> _EXCERTO DA PÁGINA_
Pegue-se no exemplo dos insetos polinizadores que estão em risco. 80% ou mais das espécies com interesse agrícola que precisamos para o nosso alimento são polinizadas. Se não o forem, não produzem. Helena Freitas alerta: “Quando falamos de extinção e desaparecimento da biodiversidade, estamos a falar de uma ameaça profunda sobre a nossa própria existência.”
Pior do que a crise climática, defende, é “a crise da biodiversidade”, que "é muito mais grave e menos conhecida”. Isto porque o desaparecimento de espécies tem consequências de natureza sistémica. “Temos uma cascata de efeitos que nem a ciência consegue estimar na sua plenitude.”
José Fernandes
"Não somos uma espécie superior"
Para explicar uma das consequências da perda de biodiversidade, pega no exemplo do desaparecimento dos ecossistemas húmidos. Os anfíbios, cujo ciclo de vida depende diretamente destes ecossistemas, começaram a desaparecer. Na América Central já se correlaciona o incremento de determinadas doenças, que estavam relativamente controladas, com a extinção dos anfíbios, isto porque os insetos vetores deixam de ter quem se alimente deles, logo proliferam.
A investigadora lembra a frase de Rachel Carson, no livro Primavera Silenciosa: “Na natureza nada existe sozinho". Para explicar que “qualquer impacto na natureza tem essa dimensão relacional que tendemos a esquecer”. Por isto, há uma imperiosa necessidade de regenerar os solos, os rios e a forma de se viver na cidade. “Vamos ter de trabalhar numa agenda regenerativa global. A ideia de que somos uma espécie superior, fruto de uma evolução única, é absurda. Somos seres vulneráveis, expostos a todas as doenças como qualquer outra espécie. O sucesso da vida em geral é conseguido mediante uma aposta colaborativa.”

> _LINHAS FORNECIDAS_
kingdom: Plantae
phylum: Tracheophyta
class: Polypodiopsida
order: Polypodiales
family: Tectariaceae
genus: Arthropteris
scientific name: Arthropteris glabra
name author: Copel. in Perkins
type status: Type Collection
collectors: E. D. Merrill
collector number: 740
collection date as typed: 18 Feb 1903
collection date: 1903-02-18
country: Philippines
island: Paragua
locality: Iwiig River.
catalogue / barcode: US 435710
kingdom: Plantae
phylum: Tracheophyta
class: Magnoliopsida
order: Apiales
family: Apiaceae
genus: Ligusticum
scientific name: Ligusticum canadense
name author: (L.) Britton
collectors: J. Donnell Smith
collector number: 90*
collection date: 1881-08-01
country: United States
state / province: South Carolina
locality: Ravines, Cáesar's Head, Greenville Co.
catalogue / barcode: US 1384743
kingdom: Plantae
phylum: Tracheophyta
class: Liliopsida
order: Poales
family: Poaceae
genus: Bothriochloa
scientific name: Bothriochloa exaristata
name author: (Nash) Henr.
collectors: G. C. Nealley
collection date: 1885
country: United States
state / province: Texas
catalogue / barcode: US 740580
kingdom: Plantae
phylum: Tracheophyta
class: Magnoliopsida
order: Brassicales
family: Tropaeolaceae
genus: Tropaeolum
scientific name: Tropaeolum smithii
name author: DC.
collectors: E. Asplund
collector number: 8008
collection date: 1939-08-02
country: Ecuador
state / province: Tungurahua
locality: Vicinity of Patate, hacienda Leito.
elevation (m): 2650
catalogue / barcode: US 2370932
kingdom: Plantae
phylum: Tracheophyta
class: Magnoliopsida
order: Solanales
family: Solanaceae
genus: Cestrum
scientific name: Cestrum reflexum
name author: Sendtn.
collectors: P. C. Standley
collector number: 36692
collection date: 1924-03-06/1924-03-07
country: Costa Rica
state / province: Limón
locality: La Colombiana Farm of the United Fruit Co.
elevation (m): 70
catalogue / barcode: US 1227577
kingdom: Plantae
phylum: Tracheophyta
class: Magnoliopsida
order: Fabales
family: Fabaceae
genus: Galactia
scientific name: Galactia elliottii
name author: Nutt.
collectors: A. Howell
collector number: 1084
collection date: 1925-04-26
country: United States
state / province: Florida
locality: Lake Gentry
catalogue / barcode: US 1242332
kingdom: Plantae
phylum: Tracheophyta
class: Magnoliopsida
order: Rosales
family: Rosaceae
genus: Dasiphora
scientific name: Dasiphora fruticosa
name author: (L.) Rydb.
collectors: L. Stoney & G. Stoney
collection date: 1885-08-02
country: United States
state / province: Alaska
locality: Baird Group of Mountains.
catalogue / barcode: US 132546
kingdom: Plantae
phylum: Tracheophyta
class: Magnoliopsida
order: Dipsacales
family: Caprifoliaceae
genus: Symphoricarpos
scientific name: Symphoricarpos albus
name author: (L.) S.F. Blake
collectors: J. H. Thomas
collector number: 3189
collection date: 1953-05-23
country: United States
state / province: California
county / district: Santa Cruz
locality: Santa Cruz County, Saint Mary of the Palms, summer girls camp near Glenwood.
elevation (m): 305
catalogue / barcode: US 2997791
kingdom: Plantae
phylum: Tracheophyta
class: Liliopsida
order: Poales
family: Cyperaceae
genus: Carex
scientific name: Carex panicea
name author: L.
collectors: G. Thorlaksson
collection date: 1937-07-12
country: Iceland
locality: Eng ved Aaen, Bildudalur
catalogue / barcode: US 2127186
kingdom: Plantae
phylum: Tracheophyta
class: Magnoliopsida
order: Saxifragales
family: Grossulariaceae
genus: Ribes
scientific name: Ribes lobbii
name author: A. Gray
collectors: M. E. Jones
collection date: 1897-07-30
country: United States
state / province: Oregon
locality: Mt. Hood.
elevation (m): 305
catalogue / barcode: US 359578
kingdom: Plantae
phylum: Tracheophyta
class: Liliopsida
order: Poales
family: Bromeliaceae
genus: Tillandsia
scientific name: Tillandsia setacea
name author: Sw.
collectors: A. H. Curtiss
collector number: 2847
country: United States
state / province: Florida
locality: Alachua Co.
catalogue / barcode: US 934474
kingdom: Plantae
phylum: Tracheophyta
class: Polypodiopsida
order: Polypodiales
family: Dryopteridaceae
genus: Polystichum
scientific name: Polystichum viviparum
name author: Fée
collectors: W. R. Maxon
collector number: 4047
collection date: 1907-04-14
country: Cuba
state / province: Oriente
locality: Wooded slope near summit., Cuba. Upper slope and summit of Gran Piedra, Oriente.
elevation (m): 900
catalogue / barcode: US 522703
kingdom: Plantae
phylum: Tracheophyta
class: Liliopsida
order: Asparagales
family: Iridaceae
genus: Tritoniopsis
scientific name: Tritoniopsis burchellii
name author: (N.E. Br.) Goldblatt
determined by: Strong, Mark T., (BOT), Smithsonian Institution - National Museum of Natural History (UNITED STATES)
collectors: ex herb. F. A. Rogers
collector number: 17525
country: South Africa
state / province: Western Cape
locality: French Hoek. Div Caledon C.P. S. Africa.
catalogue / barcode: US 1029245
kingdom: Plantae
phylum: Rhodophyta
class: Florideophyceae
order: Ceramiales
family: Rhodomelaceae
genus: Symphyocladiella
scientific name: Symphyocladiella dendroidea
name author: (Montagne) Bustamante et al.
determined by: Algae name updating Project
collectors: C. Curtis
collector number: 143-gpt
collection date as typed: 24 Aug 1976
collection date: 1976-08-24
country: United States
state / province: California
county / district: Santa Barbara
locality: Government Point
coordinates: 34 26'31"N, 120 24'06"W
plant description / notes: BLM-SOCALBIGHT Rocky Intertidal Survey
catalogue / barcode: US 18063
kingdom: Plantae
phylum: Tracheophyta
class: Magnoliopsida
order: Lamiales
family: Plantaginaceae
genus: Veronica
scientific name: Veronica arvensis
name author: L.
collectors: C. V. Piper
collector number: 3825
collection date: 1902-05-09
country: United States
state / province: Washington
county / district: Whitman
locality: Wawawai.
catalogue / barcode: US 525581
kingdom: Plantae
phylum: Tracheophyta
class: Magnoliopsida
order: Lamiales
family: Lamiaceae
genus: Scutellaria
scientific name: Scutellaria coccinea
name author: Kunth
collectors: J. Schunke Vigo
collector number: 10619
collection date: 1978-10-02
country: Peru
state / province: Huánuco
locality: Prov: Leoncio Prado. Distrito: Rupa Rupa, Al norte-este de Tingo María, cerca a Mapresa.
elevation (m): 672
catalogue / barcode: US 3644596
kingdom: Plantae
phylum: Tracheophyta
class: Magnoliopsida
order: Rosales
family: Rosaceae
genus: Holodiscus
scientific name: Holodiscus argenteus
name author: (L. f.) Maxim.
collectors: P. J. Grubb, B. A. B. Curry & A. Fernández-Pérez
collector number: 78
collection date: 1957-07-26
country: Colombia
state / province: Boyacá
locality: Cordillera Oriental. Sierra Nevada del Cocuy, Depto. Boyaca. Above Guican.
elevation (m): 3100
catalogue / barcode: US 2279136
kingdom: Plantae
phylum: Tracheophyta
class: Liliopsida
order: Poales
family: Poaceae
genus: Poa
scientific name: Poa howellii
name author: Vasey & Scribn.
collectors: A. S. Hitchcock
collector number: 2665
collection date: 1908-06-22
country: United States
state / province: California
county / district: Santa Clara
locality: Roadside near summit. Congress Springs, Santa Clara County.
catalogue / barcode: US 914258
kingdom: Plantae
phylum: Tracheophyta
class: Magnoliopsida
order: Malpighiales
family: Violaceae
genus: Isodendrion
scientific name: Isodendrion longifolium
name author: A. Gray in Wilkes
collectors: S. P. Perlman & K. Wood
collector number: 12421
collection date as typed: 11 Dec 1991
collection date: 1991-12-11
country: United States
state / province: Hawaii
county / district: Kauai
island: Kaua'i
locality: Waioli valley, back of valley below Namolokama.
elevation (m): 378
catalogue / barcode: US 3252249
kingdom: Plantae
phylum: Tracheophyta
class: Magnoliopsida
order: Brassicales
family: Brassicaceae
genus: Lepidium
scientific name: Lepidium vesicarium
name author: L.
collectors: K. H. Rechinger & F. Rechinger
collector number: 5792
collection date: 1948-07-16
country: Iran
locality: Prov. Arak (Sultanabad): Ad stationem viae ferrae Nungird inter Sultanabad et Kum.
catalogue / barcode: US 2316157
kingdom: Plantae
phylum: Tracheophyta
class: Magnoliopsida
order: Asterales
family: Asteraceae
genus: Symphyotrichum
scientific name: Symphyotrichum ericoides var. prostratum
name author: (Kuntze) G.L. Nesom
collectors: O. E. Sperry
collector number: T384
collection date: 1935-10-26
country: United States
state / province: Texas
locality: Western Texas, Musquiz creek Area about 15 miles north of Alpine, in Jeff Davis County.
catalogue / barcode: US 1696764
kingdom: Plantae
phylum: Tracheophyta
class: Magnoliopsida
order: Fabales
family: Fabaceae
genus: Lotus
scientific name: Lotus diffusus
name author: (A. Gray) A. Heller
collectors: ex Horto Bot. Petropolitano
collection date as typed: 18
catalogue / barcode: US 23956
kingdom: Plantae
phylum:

> _PROBLEMAS A RESOLVER_
(a) Reescreva o trecho do excerto de "Pior do que" a "deles, logo proliferam.", trocando "anfíbios" por "batráquios".
(b) Responda, com base no excerto, às seguintes perguntas:
(i) Que percentagem das espécies com interesse agrícola necessárias à nossa alimentação é polinizada?
(ii) Em que região já se correlaciona o aumento de determinadas doenças com a extinção dos anfíbios?
(iii) Em que livro de Rachel Carson se encontra a frase citada pela investigadora?

> _RESPOSTAS ESCRITAS_
(a)
Pior do que a crise climática, defende, é “a crise da biodiversidade”, que "é muito mais grave e menos conhecida”. Isto porque o desaparecimento de espécies tem consequências de natureza sistémica. “Temos uma cascata de efeitos que nem a ciência consegue estimar na sua plenitude.”
José Fernandes
"Não somos uma espécie superior"
Para explicar uma das consequências da perda de biodiversidade, pega no exemplo do desaparecimento dos ecossistemas húmidos. Os batráquios, cujo ciclo de vida depende diretamente destes ecossistemas, começaram a desaparecer. Na América Central já se correlaciona o incremento de determinadas doenças, que estavam relativamente controladas, com a extinção dos batráquios, isto porque os insetos vetores deixam de ter quem se alimente deles, logo proliferam.

(b)
(i) 80% ou mais.
(ii) Na América Central.
(iii) Em Primavera Silenciosa.